Task input Block Start
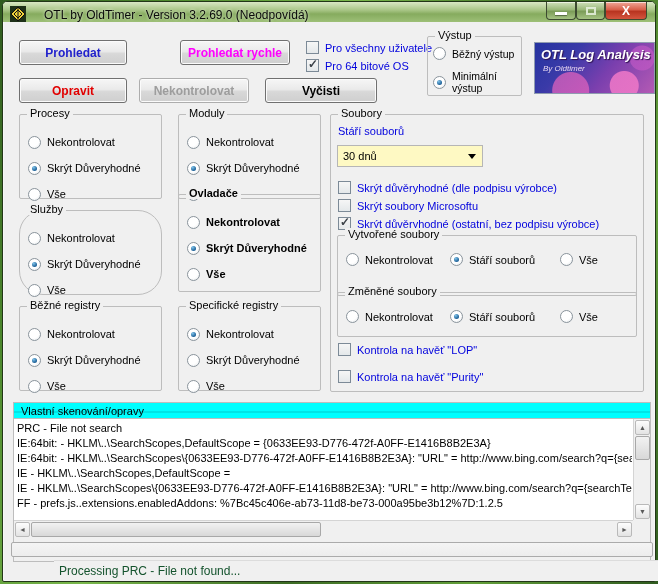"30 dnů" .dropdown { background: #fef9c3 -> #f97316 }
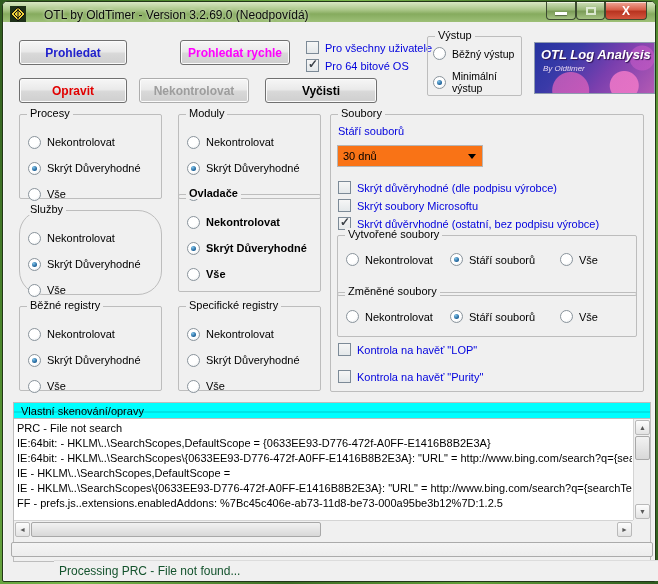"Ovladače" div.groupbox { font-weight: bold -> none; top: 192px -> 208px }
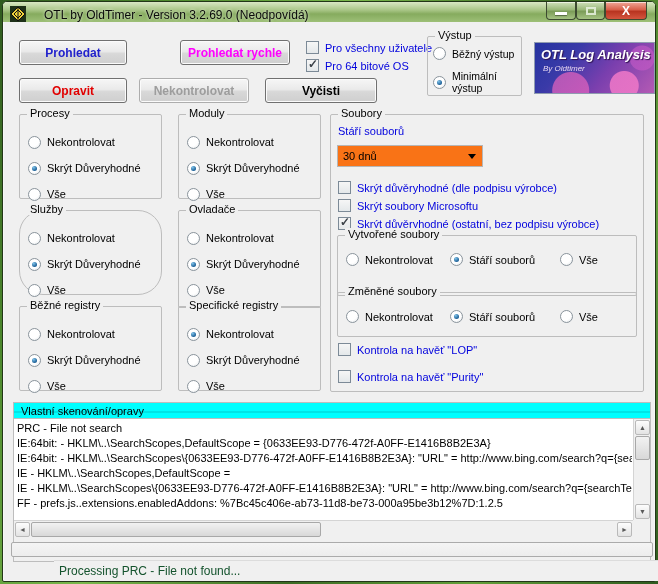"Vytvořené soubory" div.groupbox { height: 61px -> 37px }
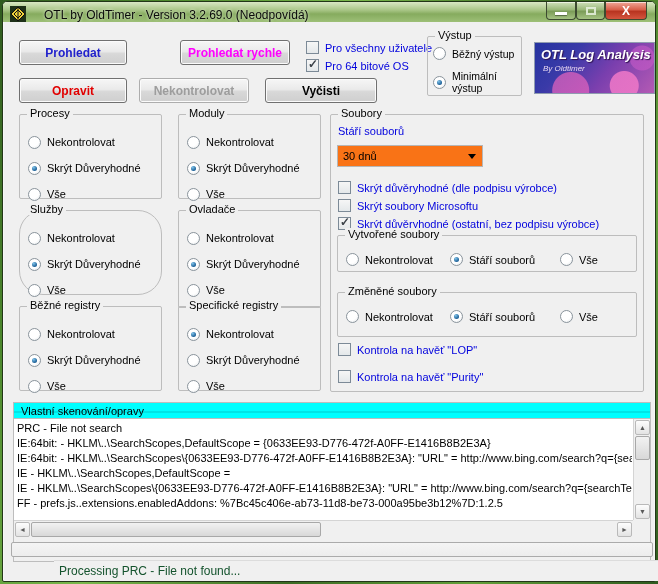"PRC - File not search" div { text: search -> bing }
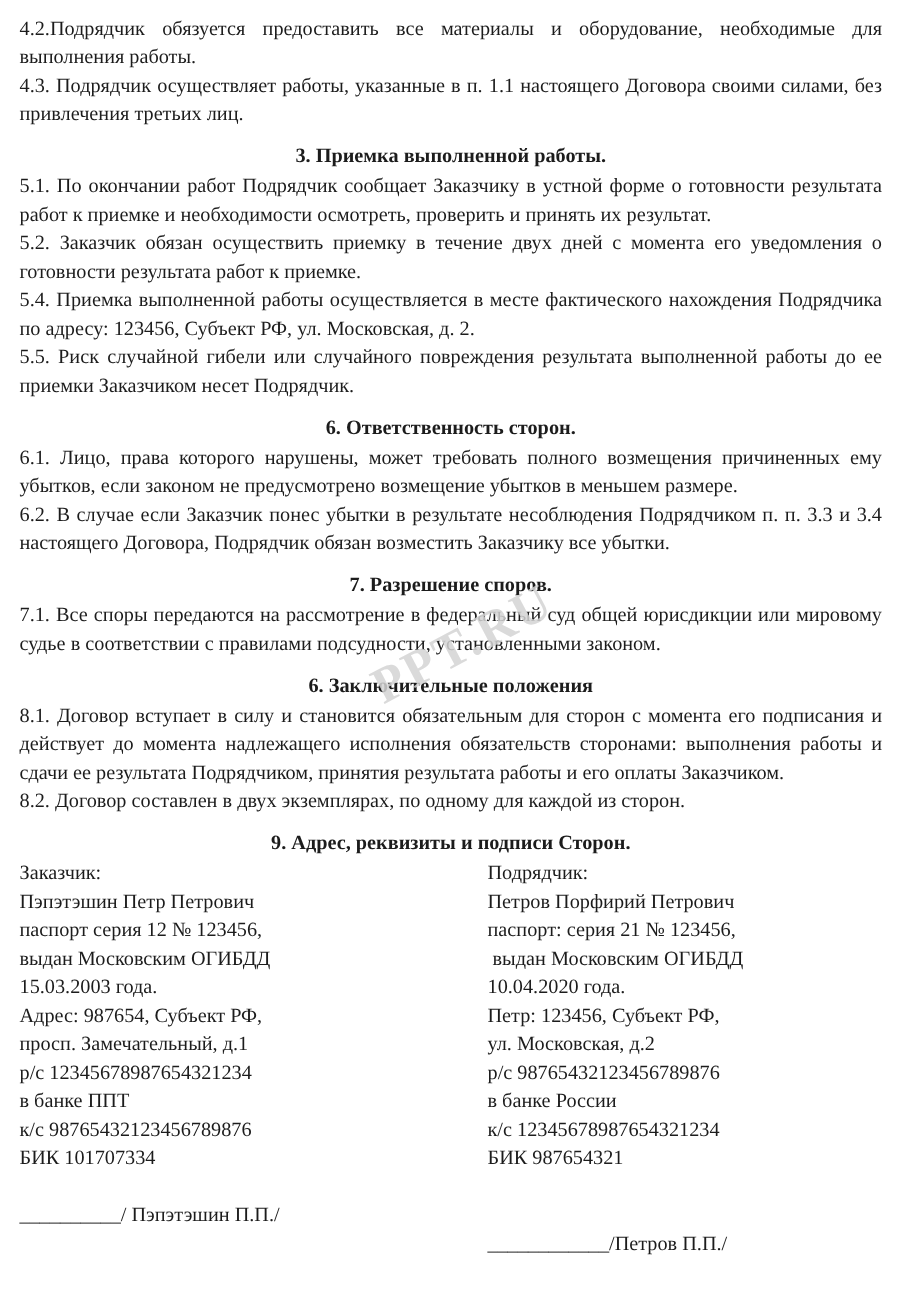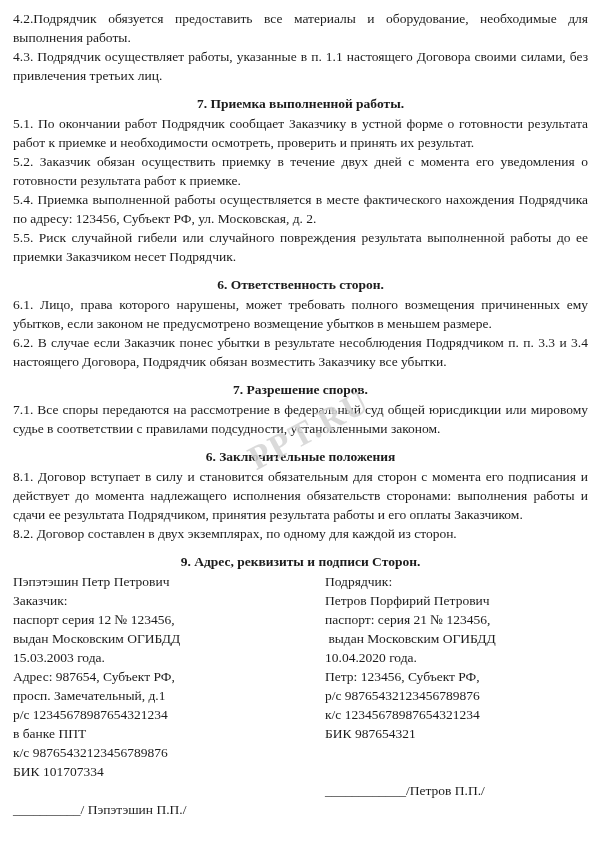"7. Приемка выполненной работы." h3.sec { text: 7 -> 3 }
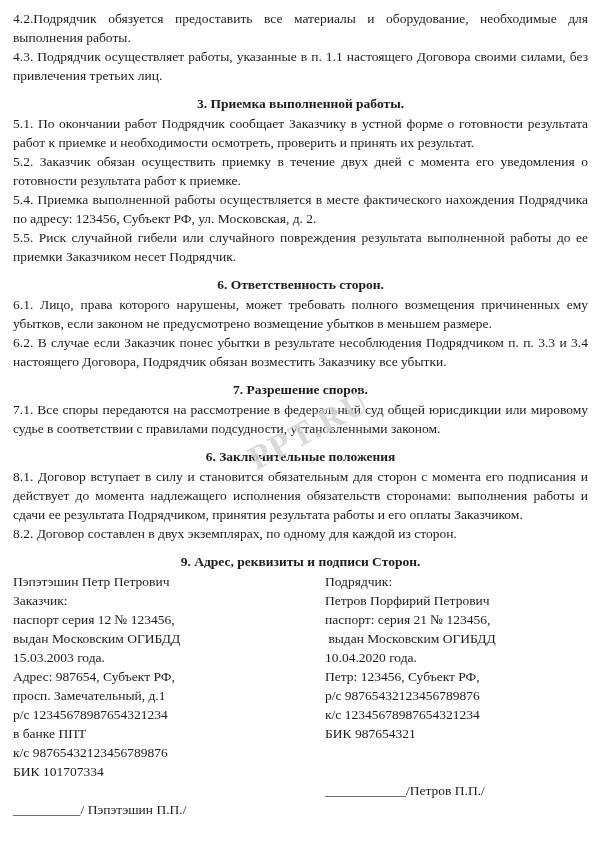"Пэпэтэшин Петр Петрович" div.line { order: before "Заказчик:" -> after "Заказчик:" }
Task input Block End
> [Activity] Your reply must hold only the lines from the line containing "font-weight: bold ->" through the end of the records above, written out exactly, both ends included, with no pictures, please.

> [Result of this task]
"Ovladače" div.groupbox { font-weight: bold -> none; top: 192px -> 208px }
"Vytvořené soubory" div.groupbox { height: 61px -> 37px }
"PRC - File not search" div { text: search -> bing }
"7. Приемка выполненной работы." h3.sec { text: 7 -> 3 }
"Пэпэтэшин Петр Петрович" div.line { order: before "Заказчик:" -> after "Заказчик:" }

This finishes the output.